╭─ ИСХОДНЫЙ ТЕКСТ

Шестиклассница Маша Москалева, нарисовавшая антивоенный рисунок, попала в приют (а ее отец — под домашний арест). Мы узнали, что сейчас происходит с семьей Интервью независимого депутата Ольги Подольской, которая открыто борется за Москалевых
Маша Москалева — шестиклассница из города Ефремова Тульской области. Год назад, вскоре после начала полномасштабного вторжения России в Украину, она сделала на уроке изо рисунок с надписями «Нет войне» и «Слава Украине». Вскоре на ее отца Алексея составили протокол о «дискредитации» российской армии, найдя в его соцсетях антивоенные посты, а затем и возбудили уголовное дело. С начала марта 2023-го он находится под домашним арестом, а Маша — в приюте. На 6 апреля запланировано первое заседание об ограничении родительских прав Алексея. В защиту семьи Москалевых выступает множество местных жителей, в том числе независимый депутат из Ефремова Ольга Подольская, которая пытается вернуть Машу из приюта. «Медуза» поговорила с ней о том, что сейчас происходит с семьей Москалевых.
— Как давно вы знаете семью Москалевых?
— В мае 2022 года Алексей [Москалев] обратился ко мне и детально рассказал о произошедшем. Я предложила ему помощь, какую могла оказать на тот момент, — это как раз было после того, как девочка [Маша Москалева] перестала ходить в школу, потому что ее начали даже не дразнить или высмеивать, а травить [за антивоенный рисунок].
Она решила в школу не ходить, не хотела видеть учительницу, боялась директора. Мы решили, поговорив с Алексеем, что лучше обратиться в комитет образования администрации Ефремова: в такой ситуации нужно было девочку перевести либо на дистанционное обучение, либо в какую-то другую школу, чтобы она продолжала комфортно учиться. Но это было начало мая, и в школе уже закрывали четверть и год.

╰─

• _СПИСОК ЗАДАНИЙ_
(1) Перескажите текст о семье Москалевых в двух предложениях.
(2) Ответьте коротко на вопросы по тексту о семье Москалевых.
(а) На какое число назначено первое заседание об ограничении родительских прав Алексея?
(б) В каком месяце и году Алексей обратился к Ольге Подольской?
(в) В какое ведомство Подольская и Алексей решили обратиться, чтобы перевести девочку на другое обучение?

╭─ ЗАПИСИ С ДАННЫМИ

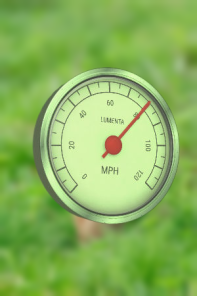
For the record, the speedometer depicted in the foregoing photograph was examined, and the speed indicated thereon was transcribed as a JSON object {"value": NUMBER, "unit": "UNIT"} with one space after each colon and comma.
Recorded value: {"value": 80, "unit": "mph"}
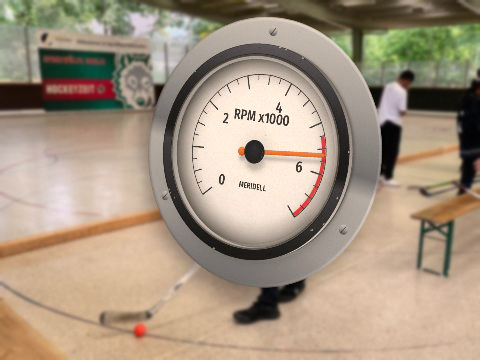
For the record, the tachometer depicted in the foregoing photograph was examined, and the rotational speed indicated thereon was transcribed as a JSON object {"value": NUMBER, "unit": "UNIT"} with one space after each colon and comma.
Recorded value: {"value": 5625, "unit": "rpm"}
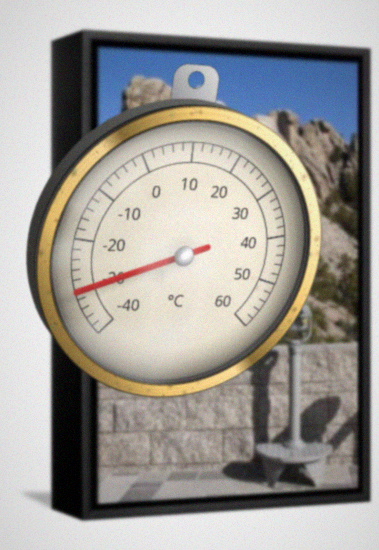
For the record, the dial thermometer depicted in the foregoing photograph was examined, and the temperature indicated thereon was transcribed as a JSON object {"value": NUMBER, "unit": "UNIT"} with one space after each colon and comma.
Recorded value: {"value": -30, "unit": "°C"}
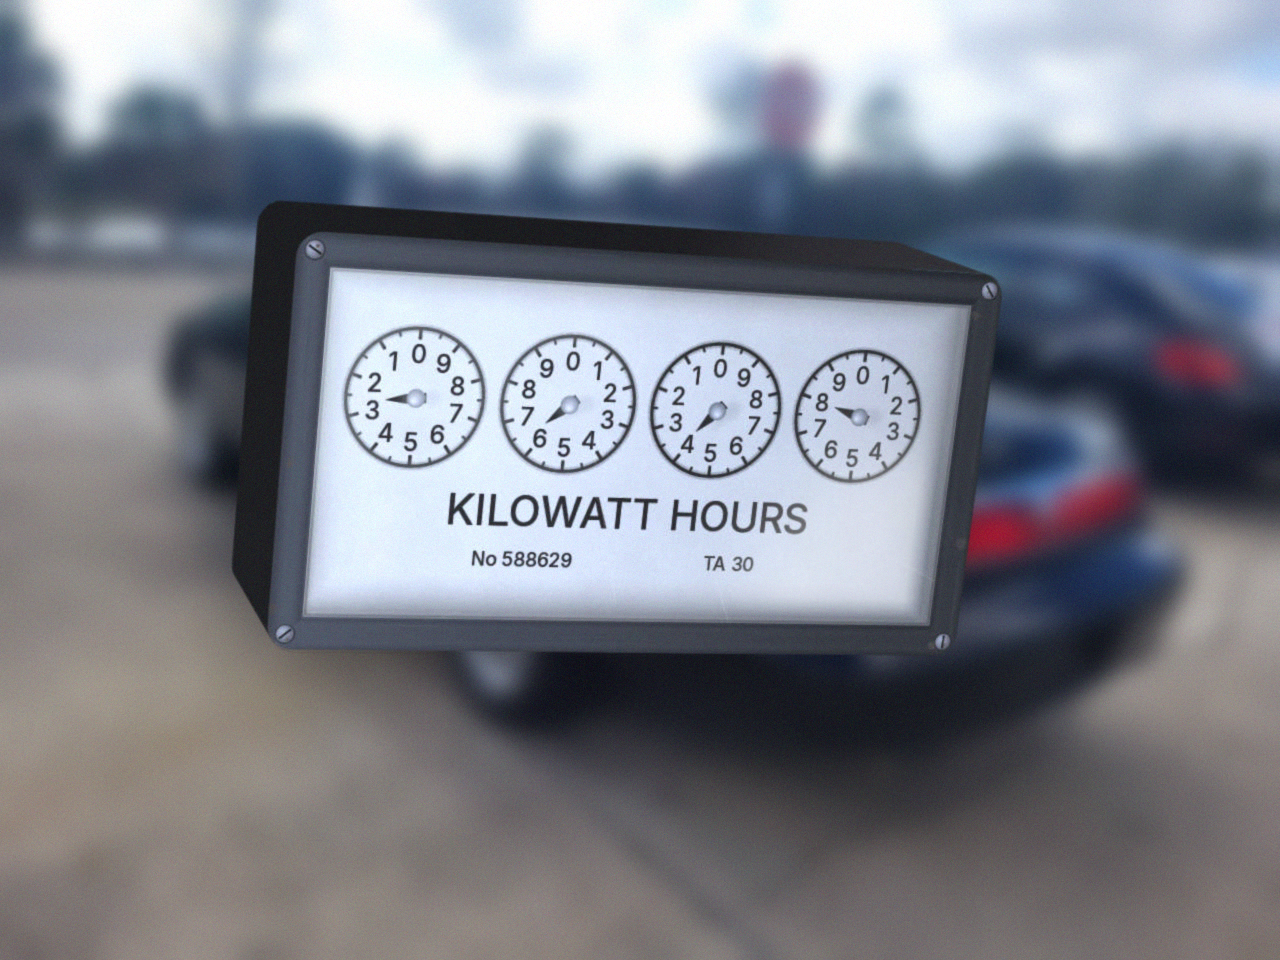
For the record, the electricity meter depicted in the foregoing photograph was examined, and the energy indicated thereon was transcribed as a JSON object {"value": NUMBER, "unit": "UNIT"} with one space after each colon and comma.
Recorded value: {"value": 2638, "unit": "kWh"}
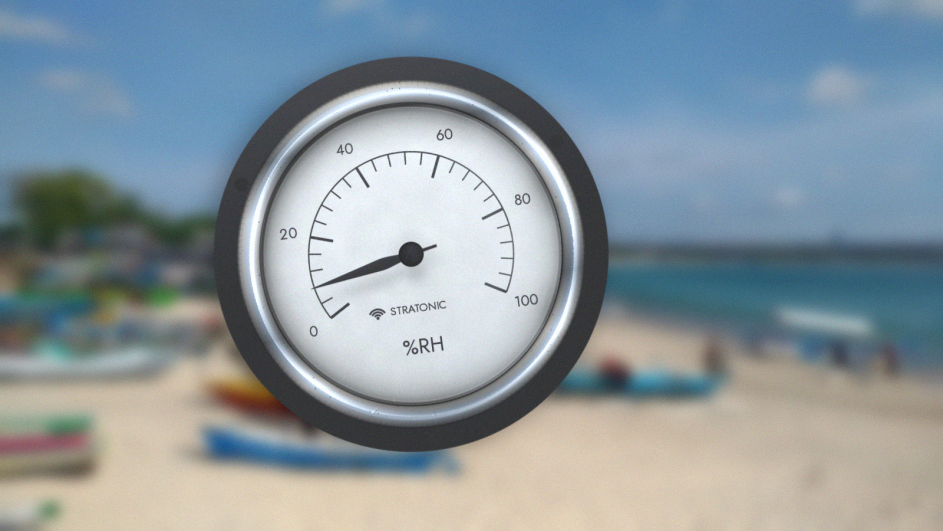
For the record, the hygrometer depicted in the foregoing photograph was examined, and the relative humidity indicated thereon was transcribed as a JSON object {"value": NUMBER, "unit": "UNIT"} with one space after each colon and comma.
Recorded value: {"value": 8, "unit": "%"}
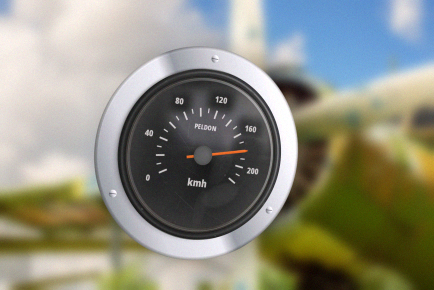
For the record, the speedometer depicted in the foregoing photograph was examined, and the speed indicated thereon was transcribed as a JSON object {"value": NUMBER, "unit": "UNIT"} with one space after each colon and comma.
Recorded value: {"value": 180, "unit": "km/h"}
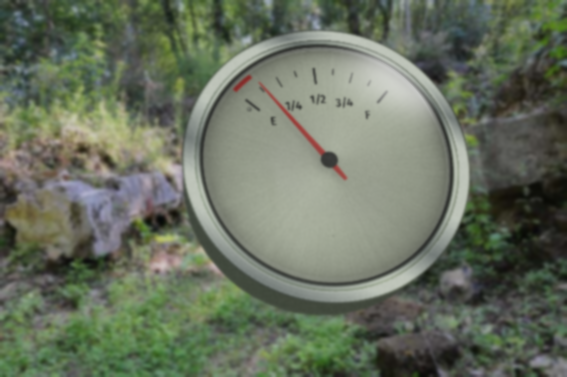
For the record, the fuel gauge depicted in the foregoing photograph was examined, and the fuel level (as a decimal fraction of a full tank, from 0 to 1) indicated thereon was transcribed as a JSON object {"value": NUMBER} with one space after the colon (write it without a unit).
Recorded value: {"value": 0.125}
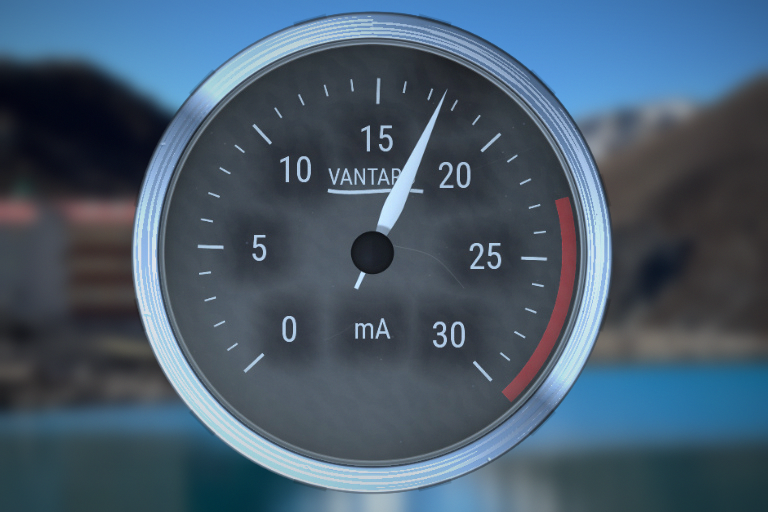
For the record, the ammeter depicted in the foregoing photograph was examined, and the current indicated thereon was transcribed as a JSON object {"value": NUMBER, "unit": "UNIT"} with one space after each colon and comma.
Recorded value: {"value": 17.5, "unit": "mA"}
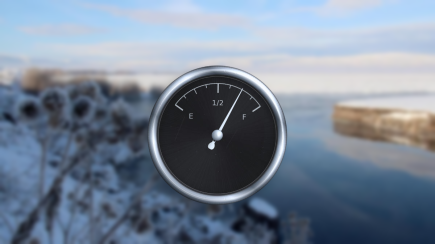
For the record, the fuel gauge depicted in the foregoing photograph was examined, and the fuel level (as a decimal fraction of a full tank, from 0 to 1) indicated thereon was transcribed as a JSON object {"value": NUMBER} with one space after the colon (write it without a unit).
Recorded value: {"value": 0.75}
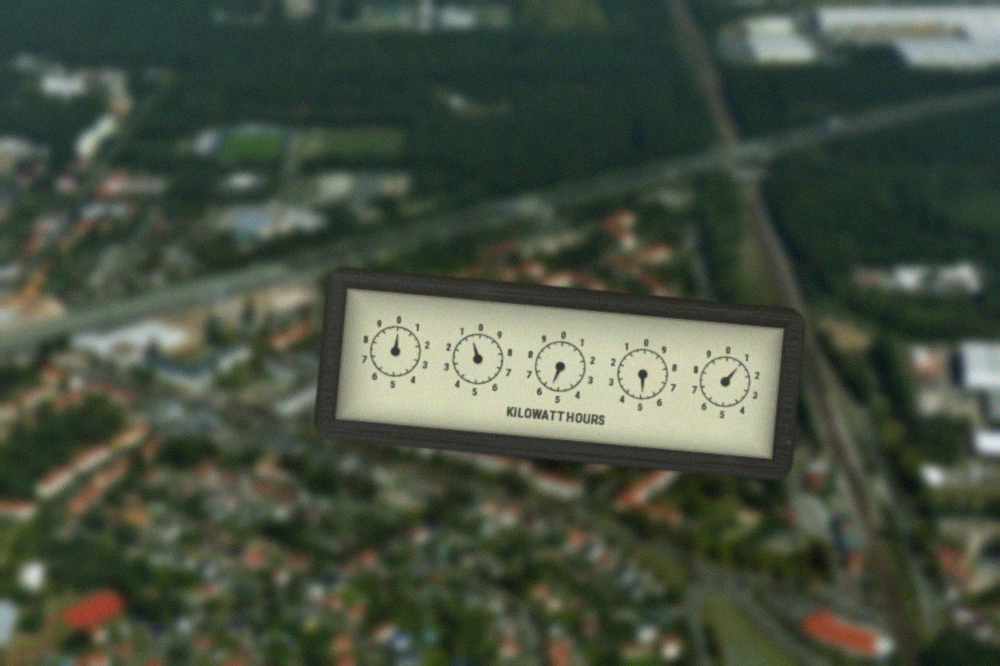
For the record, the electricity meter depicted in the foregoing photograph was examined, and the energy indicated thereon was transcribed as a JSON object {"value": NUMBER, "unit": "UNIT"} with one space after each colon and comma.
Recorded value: {"value": 551, "unit": "kWh"}
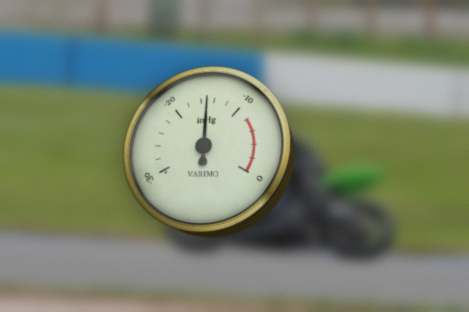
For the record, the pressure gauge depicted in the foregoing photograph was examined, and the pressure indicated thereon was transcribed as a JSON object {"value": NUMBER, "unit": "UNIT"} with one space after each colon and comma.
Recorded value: {"value": -15, "unit": "inHg"}
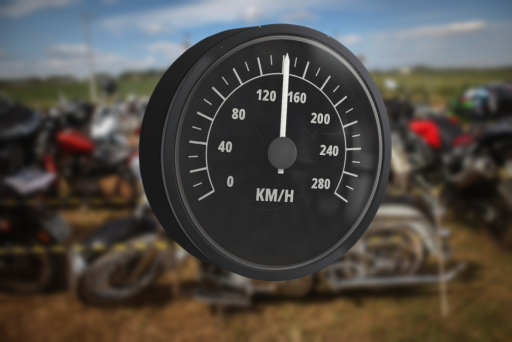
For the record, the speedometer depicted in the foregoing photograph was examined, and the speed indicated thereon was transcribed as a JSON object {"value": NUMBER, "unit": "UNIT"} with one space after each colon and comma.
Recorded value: {"value": 140, "unit": "km/h"}
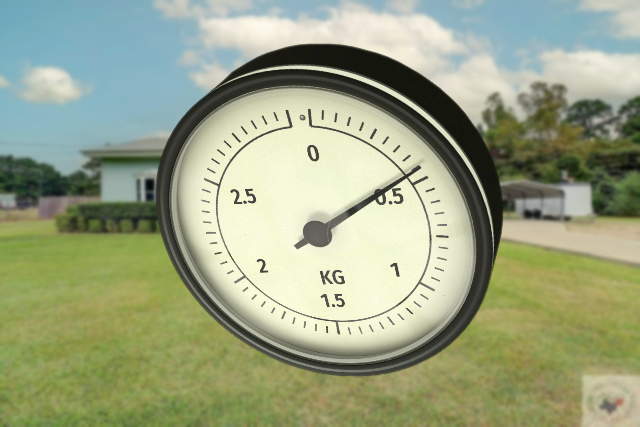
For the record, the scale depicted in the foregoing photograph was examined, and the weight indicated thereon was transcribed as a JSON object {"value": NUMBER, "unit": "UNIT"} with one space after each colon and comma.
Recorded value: {"value": 0.45, "unit": "kg"}
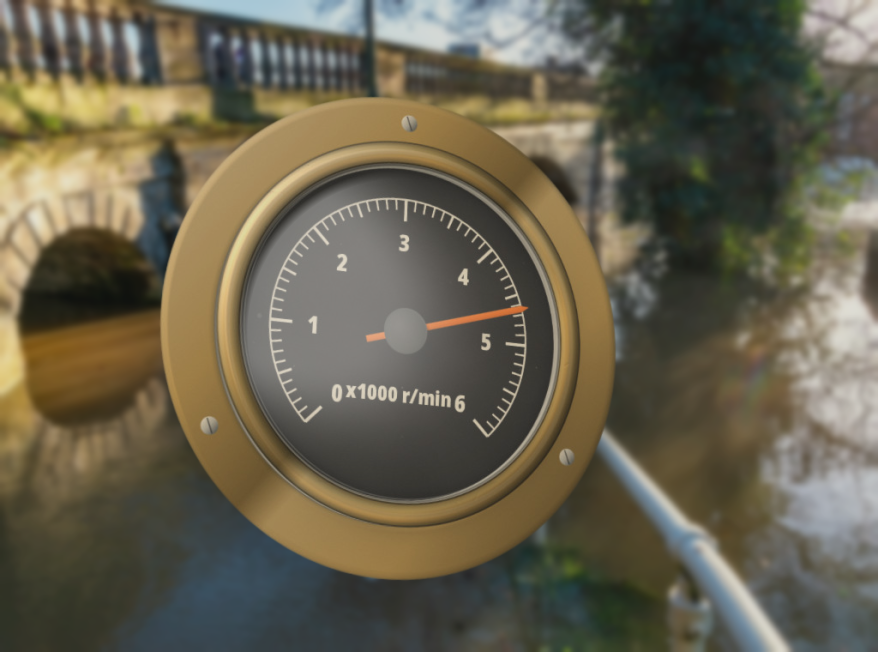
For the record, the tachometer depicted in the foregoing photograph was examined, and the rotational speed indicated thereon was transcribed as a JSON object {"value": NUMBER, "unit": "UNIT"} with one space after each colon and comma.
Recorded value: {"value": 4650, "unit": "rpm"}
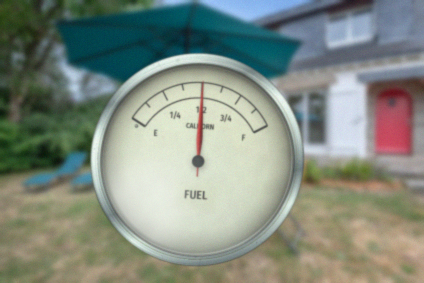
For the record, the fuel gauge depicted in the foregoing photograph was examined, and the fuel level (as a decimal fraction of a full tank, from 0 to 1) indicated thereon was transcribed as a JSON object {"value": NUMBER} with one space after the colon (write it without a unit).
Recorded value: {"value": 0.5}
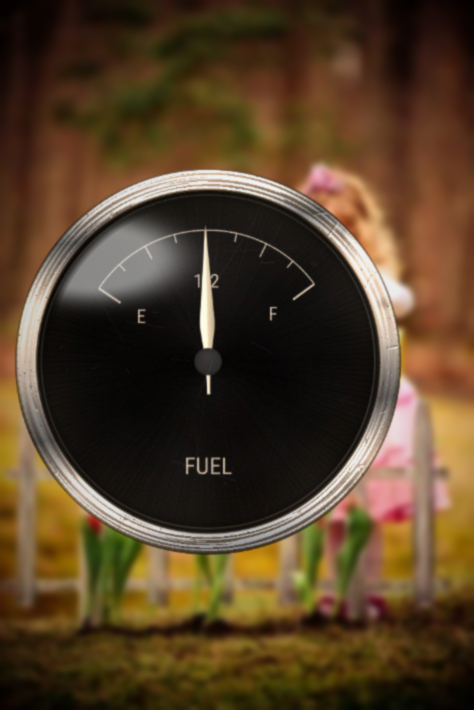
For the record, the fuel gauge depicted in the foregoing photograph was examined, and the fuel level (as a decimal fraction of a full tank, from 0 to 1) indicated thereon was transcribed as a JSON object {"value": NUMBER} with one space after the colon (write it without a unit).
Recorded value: {"value": 0.5}
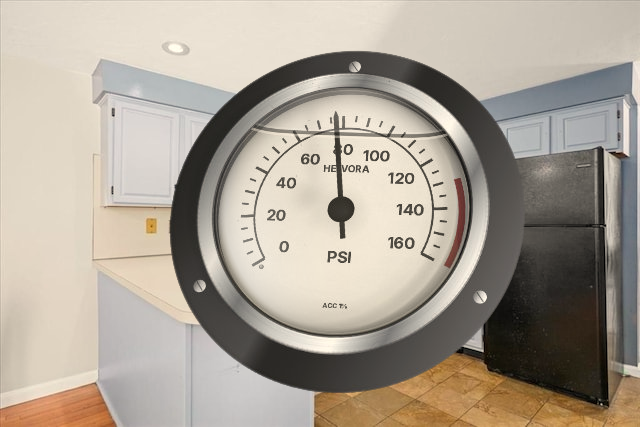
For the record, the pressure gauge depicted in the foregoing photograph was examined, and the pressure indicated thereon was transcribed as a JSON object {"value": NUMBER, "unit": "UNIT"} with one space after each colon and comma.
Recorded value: {"value": 77.5, "unit": "psi"}
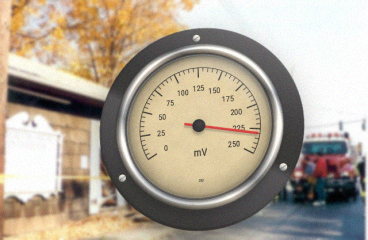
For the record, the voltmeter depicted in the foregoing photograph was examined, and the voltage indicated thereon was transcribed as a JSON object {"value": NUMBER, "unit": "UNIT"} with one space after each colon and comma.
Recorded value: {"value": 230, "unit": "mV"}
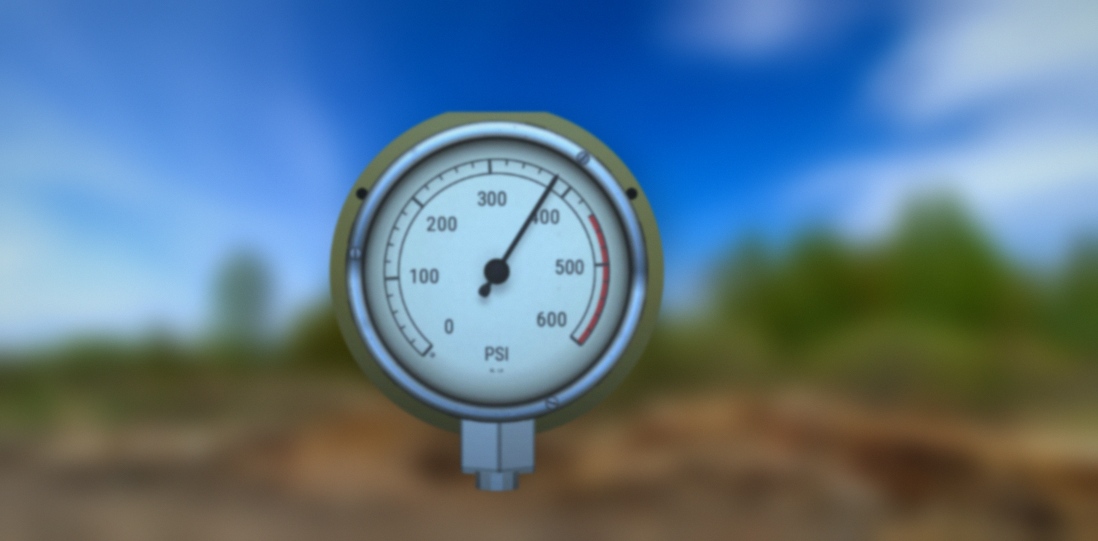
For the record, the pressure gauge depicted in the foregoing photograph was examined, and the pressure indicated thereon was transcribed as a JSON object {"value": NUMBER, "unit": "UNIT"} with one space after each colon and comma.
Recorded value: {"value": 380, "unit": "psi"}
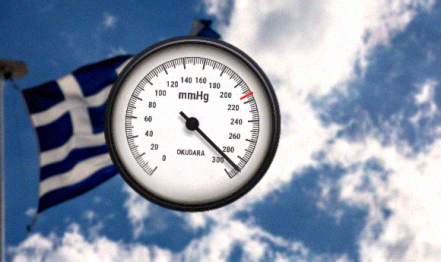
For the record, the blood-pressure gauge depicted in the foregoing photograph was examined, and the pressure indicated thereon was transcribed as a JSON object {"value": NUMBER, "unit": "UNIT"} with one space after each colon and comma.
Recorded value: {"value": 290, "unit": "mmHg"}
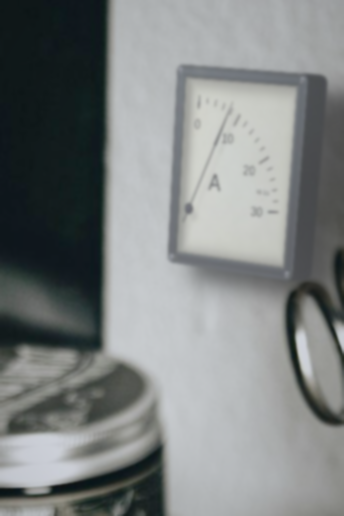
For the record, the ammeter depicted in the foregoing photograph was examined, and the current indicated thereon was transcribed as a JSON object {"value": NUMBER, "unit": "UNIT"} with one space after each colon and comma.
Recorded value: {"value": 8, "unit": "A"}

╰─

• _ОТВЕТЫ К ЗАДАНИЯМ_
(1) Шестиклассница Маша Москалева из Ефремова нарисовала на уроке изо рисунок с надписями «Нет войне» и «Слава Украине», после чего на ее отца Алексея составили протокол о «дискредитации» армии и возбудили уголовное дело, а с начала марта 2023 года он находится под домашним арестом, а Маша в приюте. Независимый депутат Ольга Подольская, к которой Алексей обратился в мае 2022 года, пытается вернуть Машу из приюта.

(2)
(а) На 6 апреля.
(б) В мае 2022 года.
(в) В комитет образования администрации Ефремова.